Question

A basic solution of $\text{(OH) = 0}\text{.1M}$ is required from $\text{Ca(OH}{{\text{)}}_{2}}$ which is 40% ionized. Analytical molarity of $\text{Ca(OH}{{\text{)}}_{2}}$ is:
A. 0.04M
B. 0.4M
C. 0.25M
D. 0.125M
E. 1.25M

Answer 1

Hint: For this problem, as we know that one molecule of calcium hydroxide gives 2 molecules of basic ion i.e. hydroxyl ion when it will ionise completely. So, we will find the number of hydroxyl ions when it will ionise 40%.

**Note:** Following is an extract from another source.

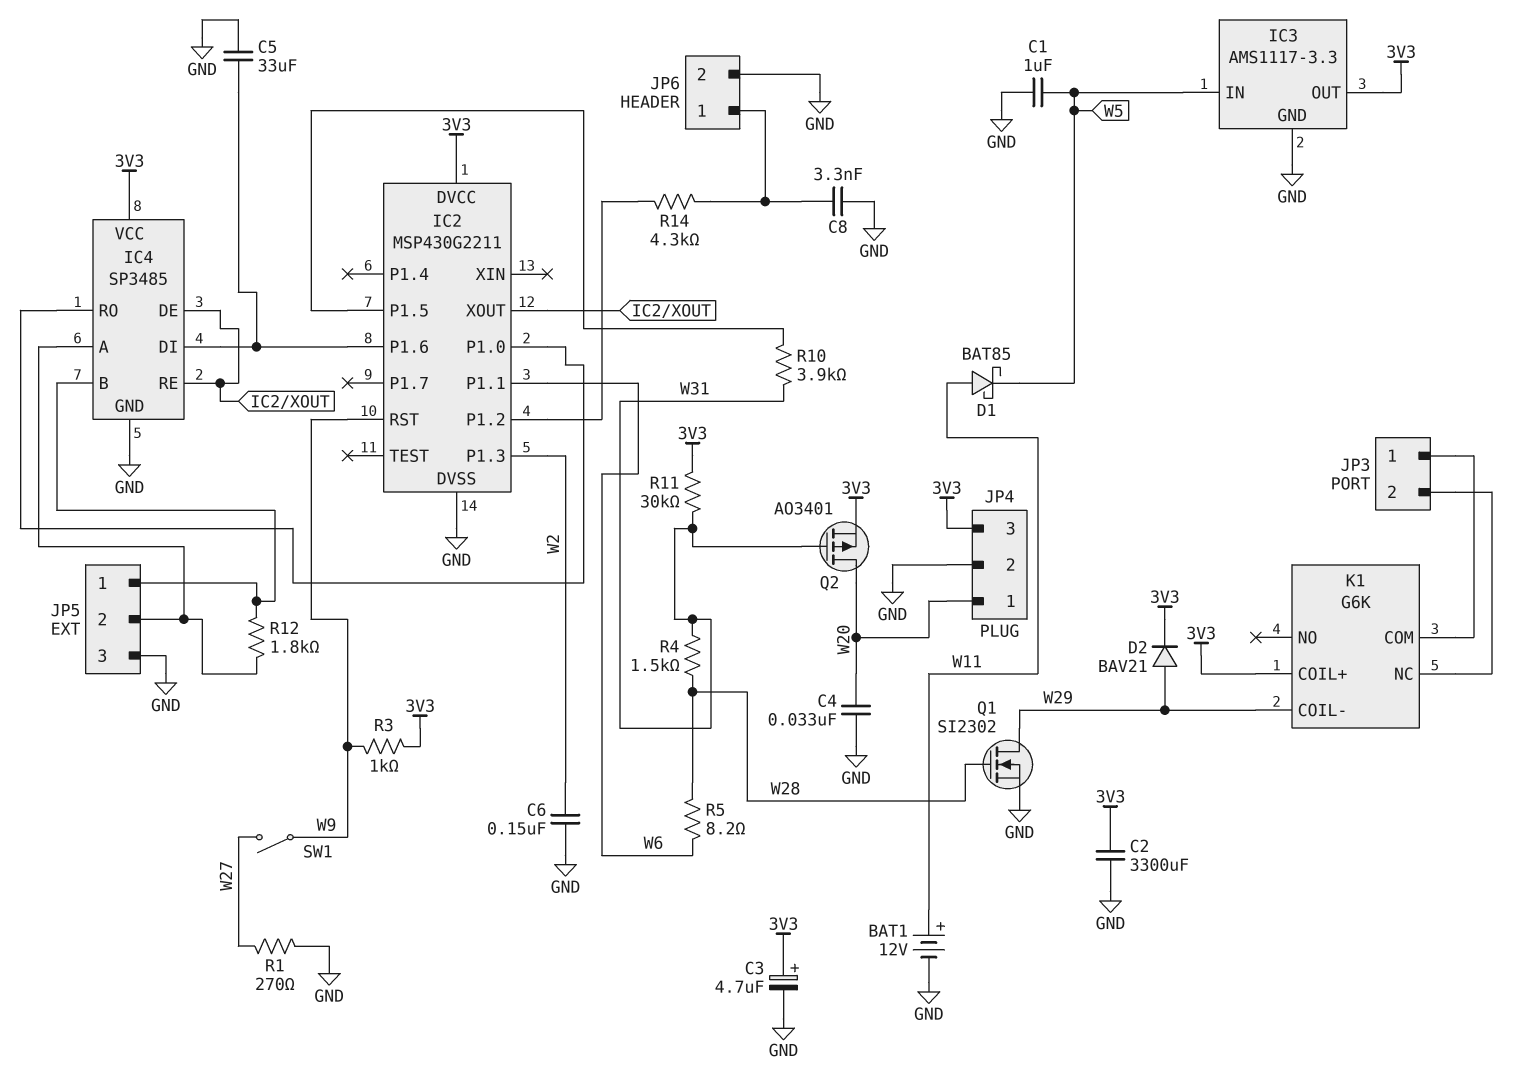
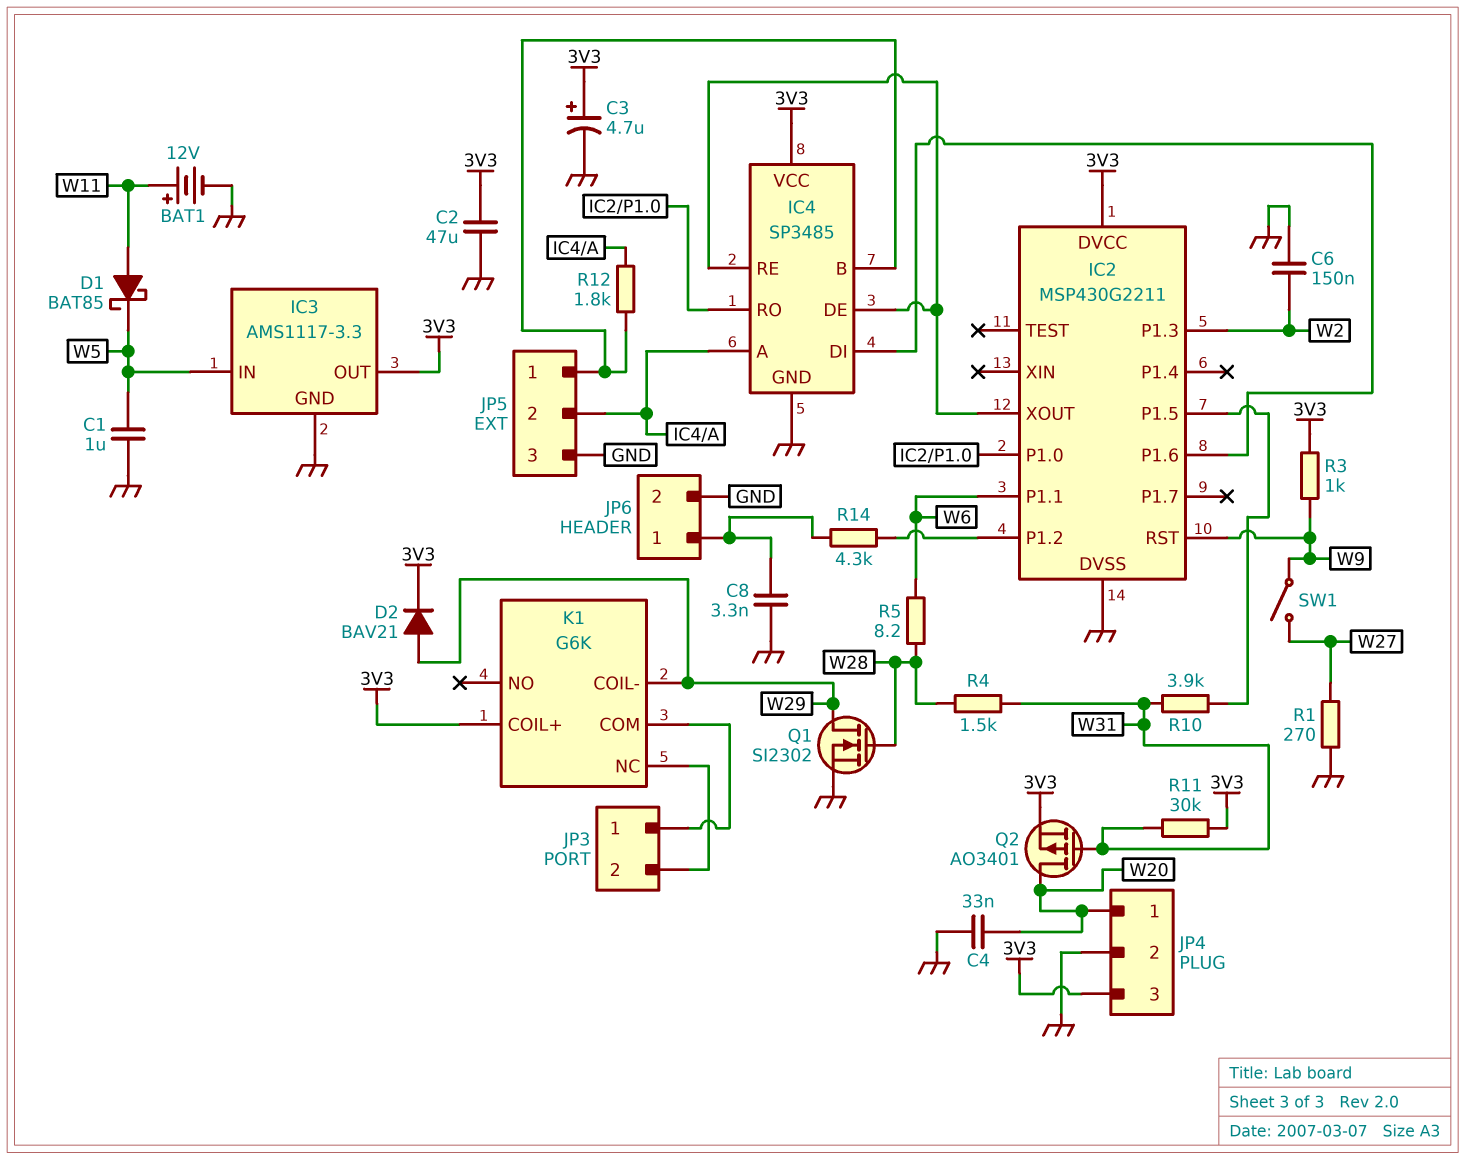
C2: 3300uF (3V3, GND) -> 47uF (3V3, GND)
C5: 33uF (GND, IC2/P1.6) -> none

Complete step by step answer:
- In the given question, we have to calculate the molarity or the concentration of calcium hydroxide by using the given data.
- As we know that ionisation is the process when the molecule dissociates to give its respective ions.
- Also, molarity is defined as the ratio of a number of moles of solute to the volume of the solution in litres and it has a unit of M. So, it can be calculated by using the formula:
$\text{Molarity = }\dfrac{\text{No}\text{. of moles of solute}}{\text{Volume (Litres)}}$
- Now, the concentration of the hydroxyl ion is given as 0.1M and also it is told that the calcium hydroxide ionises only 40%.
- So, firstly we know that the one molecules of calcium hydroxide will give 2 hydroxyl ions as shown below in the reaction:
$\text{Ca(OH}{{\text{)}}_{2}}\text{ }\to \text{ C}{{\text{a}}^{2+}}\ \text{+ 2O}{{\text{H}}^{-}}$
- So, if it will completely ionise to give o.1M hydroxyl ions, then the concentration of the calcium hydroxide required will be:
$\Rightarrow \dfrac{\text{0}\text{.1}}{2}\text{ = 0}\text{.05M}$
- But it is given that the calcium hydroxide will ionise only 40%, then the solution required will be:
$\Rightarrow \dfrac{\text{40}}{100}\text{ }\times \text{ 0}\text{.05 = 0}\text{.125M}$

So, the correct answer is “Option D”.

Note: Analytical molarity is different from that of the normal molarity because it helps in determining the preparation of the solution whose molarity is given and also its unit is M.